CCPA Regulations. A business’s need to review and perhaps update its current privacy policy is also reinforced by the still freshly minted CCPA implementing regulations, which were largely finalized in late Summer 2020. Businesses that updated privacy policies in anticipation of the CCPA’s Jan. 1, 2020, effective date, or shortly thereafter, may need to make revisions now, given the new requirements those lengthy rules ushered in.
- Verification Procedures. For instance, because prior to the CCPA regulations details were lacking regarding the mechanics of verifying consumer requests, often verification was not described in companies’ privacy policies. Now these processes are clear(er) and must be described generally per Section 999.308(c)(1)(c). Section 999.325(g) also requires that if a business has no reasonable method by which it can verify a consumer (such as a non-accountholder), the business must evaluate and document whether a method can be established at least once every 12 months “in connection with the requirement to update the privacy policy.”
- Mobile-Optimized. Notices at the point of PI collection and privacy policies must be designed for readability wherever a consumer may encounter them, including on smaller screens in the mobile context, making formatting decisions and transparency-focused UX key considerations, and may require a reassessment of whether a business is in line with this requirement.

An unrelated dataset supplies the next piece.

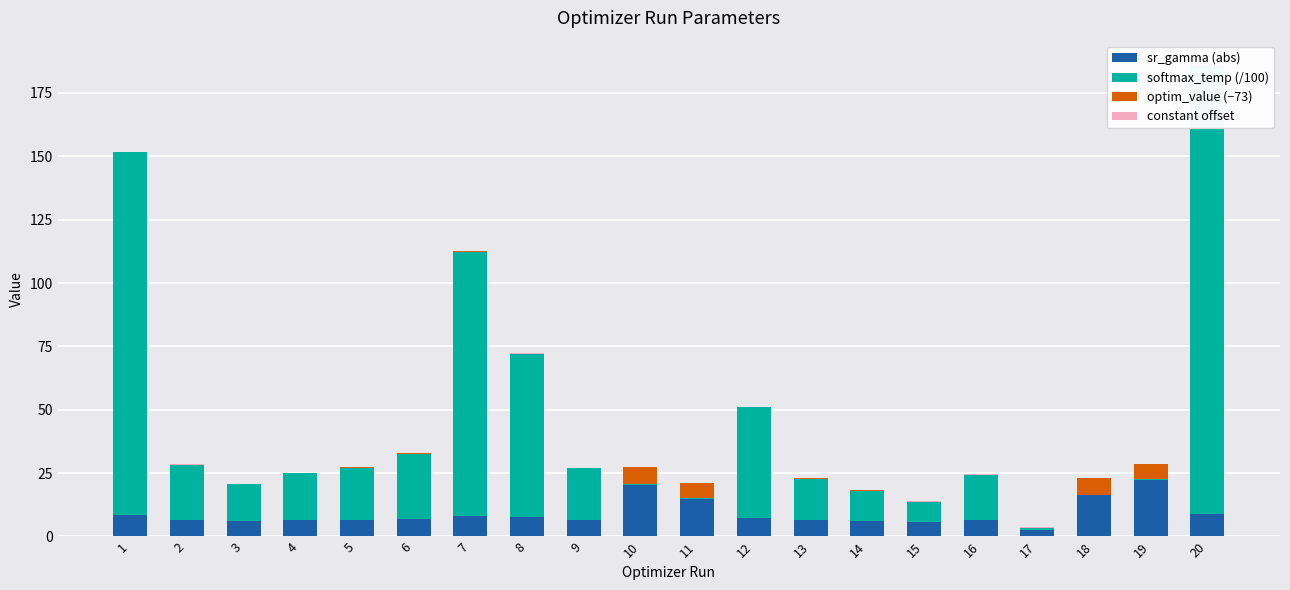

At which category is the sum across all series the highest?

20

- Accessibility. Privacy policy accessibility for consumers with visual and auditory disabilities is an additional consideration that may not have been top-of-mind in 2019 or at the start of 2020. CCPA regulations Section 999.305(a) specifically cites the Web Content Accessibility Guidelines version 2.1 as a generally recognized industry standard for doing so, which would require a technical update for many companies. Given the exponential rise in digital-property-related ADA lawsuits filed in recent years, this is a compliance imperative that requires attention beyond just online policies.
- Languages. A privacy policy also must be available in languages in which the business in its ordinary course provides contracts, disclaimers, sale announcements, and other information to California consumers.

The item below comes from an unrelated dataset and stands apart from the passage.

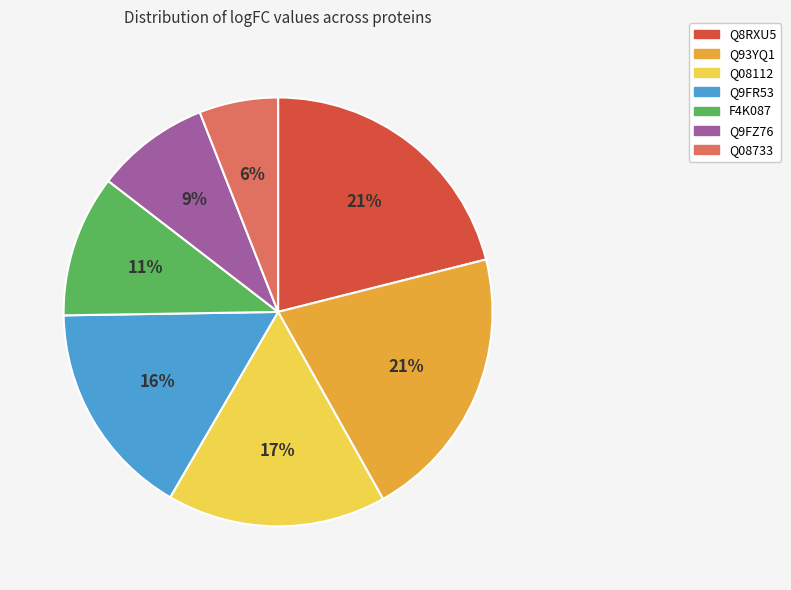

The Q08733 slice represents 1% of the pie. True or false?

False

- Printable. A privacy policy also must be available in a format that allows a consumer to print it out as a document; this may require an update for mobile app developers who include an app’s privacy policy in an in-app screen lacking printing functionality, rather than a link out to a mobile web browser.
- Metrics. For the first time, businesses that buy, receive, sell, or share for commercial purposes the PI of 10 million or more California consumers in a calendar year must compile metrics regarding consumer requests received (e.g., access, deletion, opt-out) and the mean or median number of days for their substantive responses to such requests. By July 1 of every calendar year this must be posted in the privacy policy; even though a Jan. 1, 2021, posting is not required, applicable companies should consider beginning work towards this now for the requests already received.
- Offline Notice. According to a third set of proposed modifications to the CCPA regulations released on Oct. 12, 2020, and which is still under consideration, a business that collects PI in the course of interacting with consumers offline must also provide notice via an offline method that facilitates consumers’ awareness of their right to opt out.
Examples provided by the proposed modifications include a PI-collecting brick-and-mortar store providing notice via the paper forms where it collects PI, or by posting signage in the area where the PI is collected and directing consumers to where the notice can be found. For businesses collecting PI over the phone, they must provide the notice orally during the call. These requirements are not yet finalized, but businesses can start to plan for them now in the event they are published largely unchanged.
- Last Updated Date. Although already a common practice, the CCPA regulations require privacy policies to display their “last updated” date.